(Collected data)
# # # # # # #
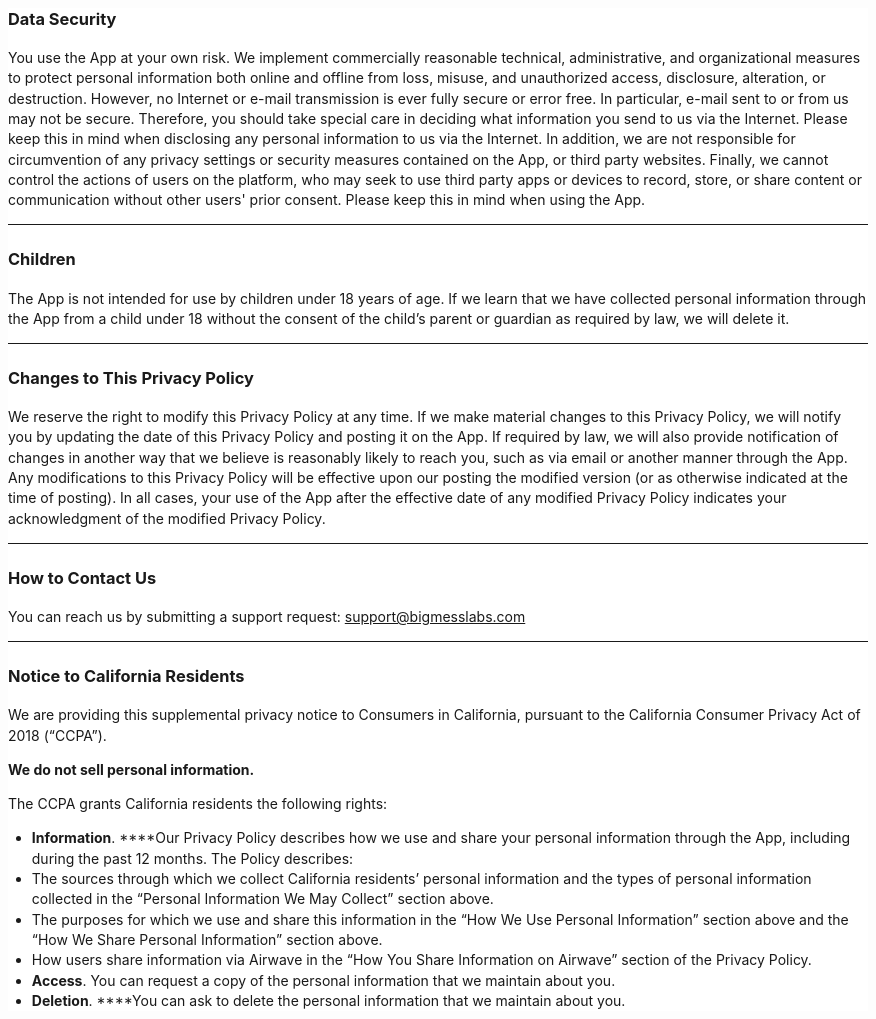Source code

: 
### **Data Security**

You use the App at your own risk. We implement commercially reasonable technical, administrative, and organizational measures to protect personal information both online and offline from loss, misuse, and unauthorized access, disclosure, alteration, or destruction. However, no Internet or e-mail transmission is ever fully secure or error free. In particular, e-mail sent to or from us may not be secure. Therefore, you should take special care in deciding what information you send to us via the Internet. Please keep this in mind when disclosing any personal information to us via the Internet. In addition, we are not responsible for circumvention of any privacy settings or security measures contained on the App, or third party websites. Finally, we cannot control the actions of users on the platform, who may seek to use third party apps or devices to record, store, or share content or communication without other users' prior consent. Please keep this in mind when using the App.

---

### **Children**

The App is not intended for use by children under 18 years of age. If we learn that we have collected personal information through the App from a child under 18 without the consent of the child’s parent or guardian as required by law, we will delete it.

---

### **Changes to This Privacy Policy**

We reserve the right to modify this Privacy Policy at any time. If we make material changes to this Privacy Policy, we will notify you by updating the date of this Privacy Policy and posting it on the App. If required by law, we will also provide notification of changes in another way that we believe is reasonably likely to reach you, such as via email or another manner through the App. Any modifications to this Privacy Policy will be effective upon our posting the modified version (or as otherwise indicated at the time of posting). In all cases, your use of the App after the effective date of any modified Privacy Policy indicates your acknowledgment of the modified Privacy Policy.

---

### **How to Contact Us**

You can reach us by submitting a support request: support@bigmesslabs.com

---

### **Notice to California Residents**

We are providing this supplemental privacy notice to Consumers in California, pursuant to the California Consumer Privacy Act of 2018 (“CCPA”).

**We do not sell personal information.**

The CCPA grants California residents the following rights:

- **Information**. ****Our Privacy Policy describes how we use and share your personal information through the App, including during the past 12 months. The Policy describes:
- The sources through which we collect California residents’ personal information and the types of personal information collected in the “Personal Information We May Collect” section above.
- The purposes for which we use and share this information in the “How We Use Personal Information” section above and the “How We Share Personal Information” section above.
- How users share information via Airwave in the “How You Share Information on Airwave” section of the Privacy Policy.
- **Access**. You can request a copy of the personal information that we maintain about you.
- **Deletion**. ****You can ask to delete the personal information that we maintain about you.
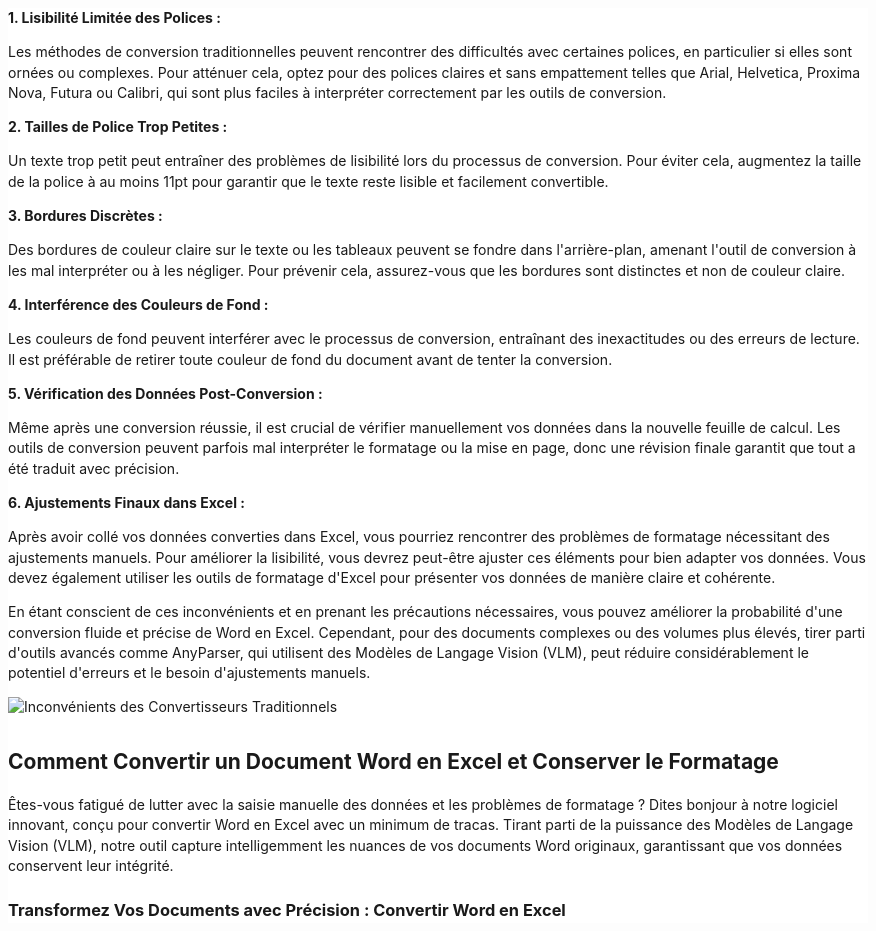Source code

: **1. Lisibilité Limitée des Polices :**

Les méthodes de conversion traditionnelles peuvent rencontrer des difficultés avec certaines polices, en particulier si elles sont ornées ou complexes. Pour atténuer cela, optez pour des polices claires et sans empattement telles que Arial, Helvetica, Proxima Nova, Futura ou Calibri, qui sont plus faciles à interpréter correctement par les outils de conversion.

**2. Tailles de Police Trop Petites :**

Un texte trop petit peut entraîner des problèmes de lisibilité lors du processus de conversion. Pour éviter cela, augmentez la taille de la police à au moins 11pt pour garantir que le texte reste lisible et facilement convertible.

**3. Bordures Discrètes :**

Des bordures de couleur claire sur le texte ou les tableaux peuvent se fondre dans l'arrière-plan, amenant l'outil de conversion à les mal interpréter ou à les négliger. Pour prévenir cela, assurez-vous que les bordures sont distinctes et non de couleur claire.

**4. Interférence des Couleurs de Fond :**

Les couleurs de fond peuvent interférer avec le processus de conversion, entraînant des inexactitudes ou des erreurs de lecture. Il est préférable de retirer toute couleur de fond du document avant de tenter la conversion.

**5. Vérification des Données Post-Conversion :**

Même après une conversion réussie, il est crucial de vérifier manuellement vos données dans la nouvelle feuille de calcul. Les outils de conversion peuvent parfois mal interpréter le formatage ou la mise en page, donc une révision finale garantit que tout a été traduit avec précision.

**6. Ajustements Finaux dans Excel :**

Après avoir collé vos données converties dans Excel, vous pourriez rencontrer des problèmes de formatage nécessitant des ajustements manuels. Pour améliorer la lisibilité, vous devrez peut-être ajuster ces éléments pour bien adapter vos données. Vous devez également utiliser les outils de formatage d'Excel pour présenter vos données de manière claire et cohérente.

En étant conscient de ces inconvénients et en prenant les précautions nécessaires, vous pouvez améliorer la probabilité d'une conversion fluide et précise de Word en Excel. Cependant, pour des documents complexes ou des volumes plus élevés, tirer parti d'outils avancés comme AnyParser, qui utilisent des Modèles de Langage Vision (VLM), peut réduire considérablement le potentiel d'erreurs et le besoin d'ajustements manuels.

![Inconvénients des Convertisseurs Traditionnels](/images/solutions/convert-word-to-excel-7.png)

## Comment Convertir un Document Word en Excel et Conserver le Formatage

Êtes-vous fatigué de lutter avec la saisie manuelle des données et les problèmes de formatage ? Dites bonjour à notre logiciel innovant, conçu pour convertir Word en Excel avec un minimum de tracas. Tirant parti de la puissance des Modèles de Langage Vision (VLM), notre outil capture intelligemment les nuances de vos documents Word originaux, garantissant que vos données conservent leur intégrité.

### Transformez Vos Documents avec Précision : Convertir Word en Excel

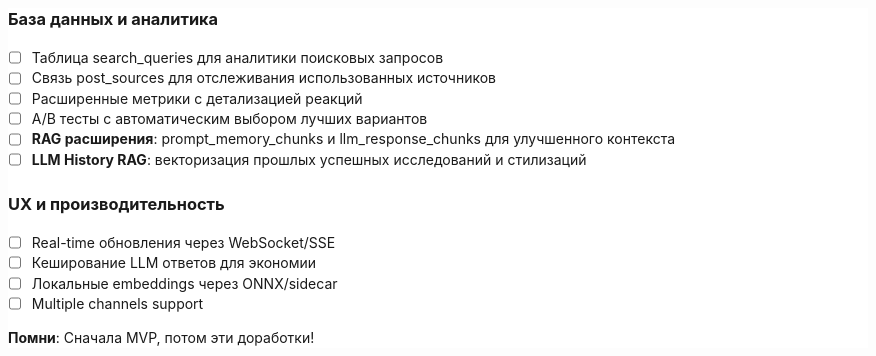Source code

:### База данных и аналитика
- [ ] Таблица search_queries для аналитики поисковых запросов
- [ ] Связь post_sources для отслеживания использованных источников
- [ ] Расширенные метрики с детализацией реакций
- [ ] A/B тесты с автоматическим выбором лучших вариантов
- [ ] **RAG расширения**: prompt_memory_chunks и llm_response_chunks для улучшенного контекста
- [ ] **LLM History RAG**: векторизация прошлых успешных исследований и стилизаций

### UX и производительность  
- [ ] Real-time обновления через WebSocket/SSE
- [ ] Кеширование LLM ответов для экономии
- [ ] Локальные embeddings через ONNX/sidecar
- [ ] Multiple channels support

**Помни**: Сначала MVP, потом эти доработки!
# # # # # # #
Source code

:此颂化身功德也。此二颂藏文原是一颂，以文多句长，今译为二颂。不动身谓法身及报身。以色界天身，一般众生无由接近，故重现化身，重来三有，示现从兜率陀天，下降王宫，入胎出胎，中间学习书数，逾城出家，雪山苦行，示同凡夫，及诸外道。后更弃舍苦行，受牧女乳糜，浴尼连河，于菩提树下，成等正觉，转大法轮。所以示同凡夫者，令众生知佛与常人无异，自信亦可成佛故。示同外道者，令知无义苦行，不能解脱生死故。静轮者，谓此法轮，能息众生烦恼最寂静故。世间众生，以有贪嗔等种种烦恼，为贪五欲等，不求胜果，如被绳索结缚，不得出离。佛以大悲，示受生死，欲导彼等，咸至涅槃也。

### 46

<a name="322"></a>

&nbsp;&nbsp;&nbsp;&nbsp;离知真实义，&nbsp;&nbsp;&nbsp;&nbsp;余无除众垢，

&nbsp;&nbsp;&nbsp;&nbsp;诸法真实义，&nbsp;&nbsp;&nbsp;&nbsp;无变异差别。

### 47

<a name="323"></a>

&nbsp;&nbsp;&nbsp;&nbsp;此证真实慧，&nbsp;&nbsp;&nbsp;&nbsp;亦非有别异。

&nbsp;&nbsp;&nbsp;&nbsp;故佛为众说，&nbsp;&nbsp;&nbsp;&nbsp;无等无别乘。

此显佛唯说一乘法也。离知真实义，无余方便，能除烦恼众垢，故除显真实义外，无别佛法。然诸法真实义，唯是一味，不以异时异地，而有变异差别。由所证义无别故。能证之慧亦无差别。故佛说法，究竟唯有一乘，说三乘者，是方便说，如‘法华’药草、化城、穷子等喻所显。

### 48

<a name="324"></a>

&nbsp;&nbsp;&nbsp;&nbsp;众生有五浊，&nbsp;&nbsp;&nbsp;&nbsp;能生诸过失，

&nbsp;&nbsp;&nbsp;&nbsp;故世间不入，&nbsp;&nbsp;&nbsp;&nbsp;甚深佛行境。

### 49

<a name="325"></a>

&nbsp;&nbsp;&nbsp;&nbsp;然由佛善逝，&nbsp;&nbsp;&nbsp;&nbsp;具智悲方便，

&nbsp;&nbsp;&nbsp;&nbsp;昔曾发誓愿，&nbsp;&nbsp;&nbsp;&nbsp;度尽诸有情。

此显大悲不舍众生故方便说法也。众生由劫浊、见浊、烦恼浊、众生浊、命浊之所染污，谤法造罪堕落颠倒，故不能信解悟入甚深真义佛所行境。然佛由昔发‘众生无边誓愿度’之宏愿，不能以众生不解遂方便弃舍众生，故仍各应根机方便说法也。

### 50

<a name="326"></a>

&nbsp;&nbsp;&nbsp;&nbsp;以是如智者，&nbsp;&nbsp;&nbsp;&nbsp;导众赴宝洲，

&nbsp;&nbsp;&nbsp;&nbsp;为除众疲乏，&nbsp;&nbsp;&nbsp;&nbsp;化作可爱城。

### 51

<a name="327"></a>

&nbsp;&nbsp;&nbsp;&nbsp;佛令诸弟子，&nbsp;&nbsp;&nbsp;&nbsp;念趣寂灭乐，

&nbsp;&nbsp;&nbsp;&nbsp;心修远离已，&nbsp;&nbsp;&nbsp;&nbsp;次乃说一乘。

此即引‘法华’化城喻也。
# # # # # # #
Exercise objective:
Return exactly, and only, the lines above starting at the line that contains "- [ ] Локальные embeddings через ONNX/sidecar" and ending at the line that contains "потом эти доработки!".

Problem solution:
- [ ] Локальные embeddings через ONNX/sidecar
- [ ] Multiple channels support

**Помни**: Сначала MVP, потом эти доработки!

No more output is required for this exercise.